What is to be done? Accountability, Ybarra concludes, starts at home. The U.S. military funds anti-drug trafficking efforts in Guatemala, and U.S. Aid to International Development also has a strong presence. NGOs such as the Nature Conservancy, Conservation International, and World Wide Fund for Nature are financial supporters of Guatemala’s ecological reserves. These groups must pressure the Guatemalan government to create a more equitable, democratic, and transparent conservation-area system.

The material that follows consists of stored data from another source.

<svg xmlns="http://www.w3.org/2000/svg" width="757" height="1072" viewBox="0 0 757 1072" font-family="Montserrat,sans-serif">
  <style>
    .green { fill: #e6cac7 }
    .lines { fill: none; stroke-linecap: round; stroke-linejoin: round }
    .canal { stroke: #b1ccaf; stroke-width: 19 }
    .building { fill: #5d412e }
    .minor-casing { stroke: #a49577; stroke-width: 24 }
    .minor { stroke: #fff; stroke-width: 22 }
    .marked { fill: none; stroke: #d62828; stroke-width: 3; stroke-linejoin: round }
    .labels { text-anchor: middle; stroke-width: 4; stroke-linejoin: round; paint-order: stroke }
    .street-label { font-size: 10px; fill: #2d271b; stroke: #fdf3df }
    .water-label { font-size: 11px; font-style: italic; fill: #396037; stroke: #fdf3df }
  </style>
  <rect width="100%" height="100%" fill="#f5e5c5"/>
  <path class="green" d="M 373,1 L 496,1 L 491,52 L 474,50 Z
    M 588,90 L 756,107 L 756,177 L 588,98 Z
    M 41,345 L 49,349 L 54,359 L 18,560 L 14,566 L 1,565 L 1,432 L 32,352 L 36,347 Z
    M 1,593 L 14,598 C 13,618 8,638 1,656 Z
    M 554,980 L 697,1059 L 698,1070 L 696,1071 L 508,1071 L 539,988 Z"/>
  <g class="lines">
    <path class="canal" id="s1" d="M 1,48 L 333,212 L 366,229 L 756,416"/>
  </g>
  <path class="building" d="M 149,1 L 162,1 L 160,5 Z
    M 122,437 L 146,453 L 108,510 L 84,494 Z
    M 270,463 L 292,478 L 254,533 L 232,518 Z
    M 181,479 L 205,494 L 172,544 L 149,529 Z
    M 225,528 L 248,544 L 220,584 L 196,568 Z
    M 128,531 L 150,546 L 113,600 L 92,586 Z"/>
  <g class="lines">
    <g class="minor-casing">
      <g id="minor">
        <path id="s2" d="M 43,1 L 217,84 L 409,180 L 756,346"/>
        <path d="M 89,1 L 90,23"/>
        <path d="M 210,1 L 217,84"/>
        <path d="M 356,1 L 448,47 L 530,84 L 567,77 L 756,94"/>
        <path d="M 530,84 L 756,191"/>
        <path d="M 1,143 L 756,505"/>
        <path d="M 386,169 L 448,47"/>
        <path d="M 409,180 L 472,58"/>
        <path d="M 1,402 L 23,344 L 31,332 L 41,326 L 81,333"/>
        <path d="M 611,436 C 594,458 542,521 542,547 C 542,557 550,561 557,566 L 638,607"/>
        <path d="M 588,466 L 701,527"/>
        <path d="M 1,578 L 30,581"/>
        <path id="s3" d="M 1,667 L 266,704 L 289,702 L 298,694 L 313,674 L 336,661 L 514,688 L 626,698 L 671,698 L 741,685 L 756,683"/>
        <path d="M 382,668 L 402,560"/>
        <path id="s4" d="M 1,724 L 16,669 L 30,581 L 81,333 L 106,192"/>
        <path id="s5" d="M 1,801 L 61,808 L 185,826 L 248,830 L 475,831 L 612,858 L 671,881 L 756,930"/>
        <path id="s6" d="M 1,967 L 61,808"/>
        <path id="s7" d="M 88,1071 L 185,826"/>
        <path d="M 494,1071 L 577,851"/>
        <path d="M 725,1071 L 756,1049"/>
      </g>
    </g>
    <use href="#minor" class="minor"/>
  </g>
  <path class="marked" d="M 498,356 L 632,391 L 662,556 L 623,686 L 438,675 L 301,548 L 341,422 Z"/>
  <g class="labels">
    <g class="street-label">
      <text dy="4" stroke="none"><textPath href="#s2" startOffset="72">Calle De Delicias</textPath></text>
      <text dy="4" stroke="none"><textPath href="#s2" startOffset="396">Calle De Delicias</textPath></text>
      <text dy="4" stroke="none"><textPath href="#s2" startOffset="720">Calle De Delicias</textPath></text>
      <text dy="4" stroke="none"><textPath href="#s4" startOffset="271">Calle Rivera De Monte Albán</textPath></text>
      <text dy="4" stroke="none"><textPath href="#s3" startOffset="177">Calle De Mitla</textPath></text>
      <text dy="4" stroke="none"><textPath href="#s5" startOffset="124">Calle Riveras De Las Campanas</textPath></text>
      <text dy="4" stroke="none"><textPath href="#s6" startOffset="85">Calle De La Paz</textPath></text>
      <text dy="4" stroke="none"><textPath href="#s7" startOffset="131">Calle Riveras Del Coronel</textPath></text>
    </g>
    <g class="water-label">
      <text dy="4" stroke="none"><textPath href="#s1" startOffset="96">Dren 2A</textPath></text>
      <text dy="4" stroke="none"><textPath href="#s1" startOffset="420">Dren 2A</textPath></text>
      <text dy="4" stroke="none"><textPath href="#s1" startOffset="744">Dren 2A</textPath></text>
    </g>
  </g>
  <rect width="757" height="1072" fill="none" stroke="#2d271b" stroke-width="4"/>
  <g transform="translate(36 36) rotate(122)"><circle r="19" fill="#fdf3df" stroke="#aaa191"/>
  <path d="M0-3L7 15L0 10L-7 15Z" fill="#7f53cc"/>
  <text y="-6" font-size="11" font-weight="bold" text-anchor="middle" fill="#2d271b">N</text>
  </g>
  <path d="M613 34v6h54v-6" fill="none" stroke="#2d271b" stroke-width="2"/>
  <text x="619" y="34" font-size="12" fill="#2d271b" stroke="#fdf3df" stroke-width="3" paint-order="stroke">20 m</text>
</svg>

In summary, this is a book that deftly combines theory and empirical field research that problematizes and complicates our thinking about environmental conservation and its human affects. It does so by also richly contextualizing the “green war” within a much broader history that underscores how Guatemala shifted from violent military junta to a violent democracy.

Future directions might productively explore a comparative perspective linked to the plight of indigenous people elsewhere who suffer from similar trauma. Ybarra, in fact, touches briefly on the formation of U.S. National Parks with specific reference to Yellowstone. From its inception, the park was conceptualized by a rigid nature/human binary, preserved as if humans had never been part of that ecosystem.

Aside from protecting spectacular natural resources, the main goal of creating the parks was the reinvigoration of an enfeebled urban White America through the elixir of pristine wilderness. Environmental historian, Miles Powell, makes a strong argument for White racial superiority as an undergirding rationale that fed into the creation of the parks to the exclusion of other identities who might lay claim (McDonald 2017*).

Toward that end, the U.S. military removed or barred American Indians from the park. Indians on the Shoshone-Bannock Reservation east of the park were starving in the late 1800s. Out of desperation they would head to the southern portion of the park to hunt. In 1895 Bannock Chief Racehorse killed an elk in the park with the intent of being arrested. He then brought a law suite against the U.S. government for breaking the Fort Bridger Treaty (1868) that ceded hunting rights to displaced Shoshone-Bannock. He lost because Wyoming statehood annulled Indian treaties.

The moral here is that indigenous people and their relationship to land and livelihood becomes criminalized in racialized systems that seek to exclude, marginalize, oppress, and eradicate. 

 

*McDonald, James H. (2017) “Review of Miles A. Powell’s ‘Vanishing America: Species Extinction, Racial Peril, and the Origins of Conservation.” —New York Journal of Books.